▶ _DIRECTIONS_:
In this exercise, write out the data word for word and leave every image out.

[Stored data entries]
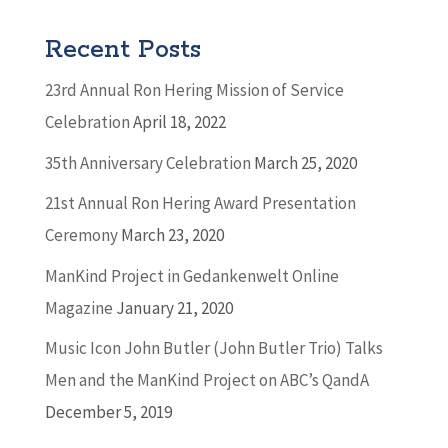
Recent Posts
23rd Annual Ron Hering Mission of Service
Celebration
April 18, 2022
35th Anniversary Celebration
March 25, 2020
21st Annual Ron Hering Award Presentation
Ceremony
March 23, 2020
ManKind Project in Gedankenwelt Online
Magazine
January 21, 2020
Music Icon John Butler (John Butler Trio) Talks
Men and the ManKind Project on ABC’s QandA
December 5, 2019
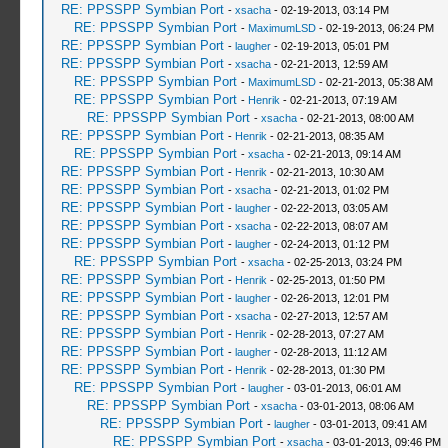
RE: PPSSPP Symbian Port
-
xsacha
- 02-19-2013, 03:14 PM
RE: PPSSPP Symbian Port
-
MaximumLSD
- 02-19-2013, 06:24 PM
RE: PPSSPP Symbian Port
-
laugher
- 02-19-2013, 05:01 PM
RE: PPSSPP Symbian Port
-
xsacha
- 02-21-2013, 12:59 AM
RE: PPSSPP Symbian Port
-
MaximumLSD
- 02-21-2013, 05:38 AM
RE: PPSSPP Symbian Port
-
Henrik
- 02-21-2013, 07:19 AM
RE: PPSSPP Symbian Port
-
xsacha
- 02-21-2013, 08:00 AM
RE: PPSSPP Symbian Port
-
Henrik
- 02-21-2013, 08:35 AM
RE: PPSSPP Symbian Port
-
xsacha
- 02-21-2013, 09:14 AM
RE: PPSSPP Symbian Port
-
Henrik
- 02-21-2013, 10:30 AM
RE: PPSSPP Symbian Port
-
xsacha
- 02-21-2013, 01:02 PM
RE: PPSSPP Symbian Port
-
laugher
- 02-22-2013, 03:05 AM
RE: PPSSPP Symbian Port
-
xsacha
- 02-22-2013, 08:07 AM
RE: PPSSPP Symbian Port
-
laugher
- 02-24-2013, 01:12 PM
RE: PPSSPP Symbian Port
-
xsacha
- 02-25-2013, 03:24 PM
RE: PPSSPP Symbian Port
-
Henrik
- 02-25-2013, 01:50 PM
RE: PPSSPP Symbian Port
-
laugher
- 02-26-2013, 12:01 PM
RE: PPSSPP Symbian Port
-
xsacha
- 02-27-2013, 12:57 AM
RE: PPSSPP Symbian Port
-
Henrik
- 02-28-2013, 07:27 AM
RE: PPSSPP Symbian Port
-
laugher
- 02-28-2013, 11:12 AM
RE: PPSSPP Symbian Port
-
Henrik
- 02-28-2013, 01:30 PM
RE: PPSSPP Symbian Port
-
laugher
- 03-01-2013, 06:01 AM
RE: PPSSPP Symbian Port
-
xsacha
- 03-01-2013, 08:06 AM
RE: PPSSPP Symbian Port
-
laugher
- 03-01-2013, 09:41 AM
RE: PPSSPP Symbian Port
-
xsacha
- 03-01-2013, 09:46 PM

▶ _EXERCISE ANSWER_:
Recent Posts
23rd Annual Ron Hering Mission of Service
Celebration
April 18, 2022
35th Anniversary Celebration
March 25, 2020
21st Annual Ron Hering Award Presentation
Ceremony
March 23, 2020
ManKind Project in Gedankenwelt Online
Magazine
January 21, 2020
Music Icon John Butler (John Butler Trio) Talks
Men and the ManKind Project on ABC’s QandA
December 5, 2019
RE: PPSSPP Symbian Port
-
xsacha
- 02-19-2013, 03:14 PM
RE: PPSSPP Symbian Port
-
MaximumLSD
- 02-19-2013, 06:24 PM
RE: PPSSPP Symbian Port
-
laugher
- 02-19-2013, 05:01 PM
RE: PPSSPP Symbian Port
-
xsacha
- 02-21-2013, 12:59 AM
RE: PPSSPP Symbian Port
-
MaximumLSD
- 02-21-2013, 05:38 AM
RE: PPSSPP Symbian Port
-
Henrik
- 02-21-2013, 07:19 AM
RE: PPSSPP Symbian Port
-
xsacha
- 02-21-2013, 08:00 AM
RE: PPSSPP Symbian Port
-
Henrik
- 02-21-2013, 08:35 AM
RE: PPSSPP Symbian Port
-
xsacha
- 02-21-2013, 09:14 AM
RE: PPSSPP Symbian Port
-
Henrik
- 02-21-2013, 10:30 AM
RE: PPSSPP Symbian Port
-
xsacha
- 02-21-2013, 01:02 PM
RE: PPSSPP Symbian Port
-
laugher
- 02-22-2013, 03:05 AM
RE: PPSSPP Symbian Port
-
xsacha
- 02-22-2013, 08:07 AM
RE: PPSSPP Symbian Port
-
laugher
- 02-24-2013, 01:12 PM
RE: PPSSPP Symbian Port
-
xsacha
- 02-25-2013, 03:24 PM
RE: PPSSPP Symbian Port
-
Henrik
- 02-25-2013, 01:50 PM
RE: PPSSPP Symbian Port
-
laugher
- 02-26-2013, 12:01 PM
RE: PPSSPP Symbian Port
-
xsacha
- 02-27-2013, 12:57 AM
RE: PPSSPP Symbian Port
-
Henrik
- 02-28-2013, 07:27 AM
RE: PPSSPP Symbian Port
-
laugher
- 02-28-2013, 11:12 AM
RE: PPSSPP Symbian Port
-
Henrik
- 02-28-2013, 01:30 PM
RE: PPSSPP Symbian Port
-
laugher
- 03-01-2013, 06:01 AM
RE: PPSSPP Symbian Port
-
xsacha
- 03-01-2013, 08:06 AM
RE: PPSSPP Symbian Port
-
laugher
- 03-01-2013, 09:41 AM
RE: PPSSPP Symbian Port
-
xsacha
- 03-01-2013, 09:46 PM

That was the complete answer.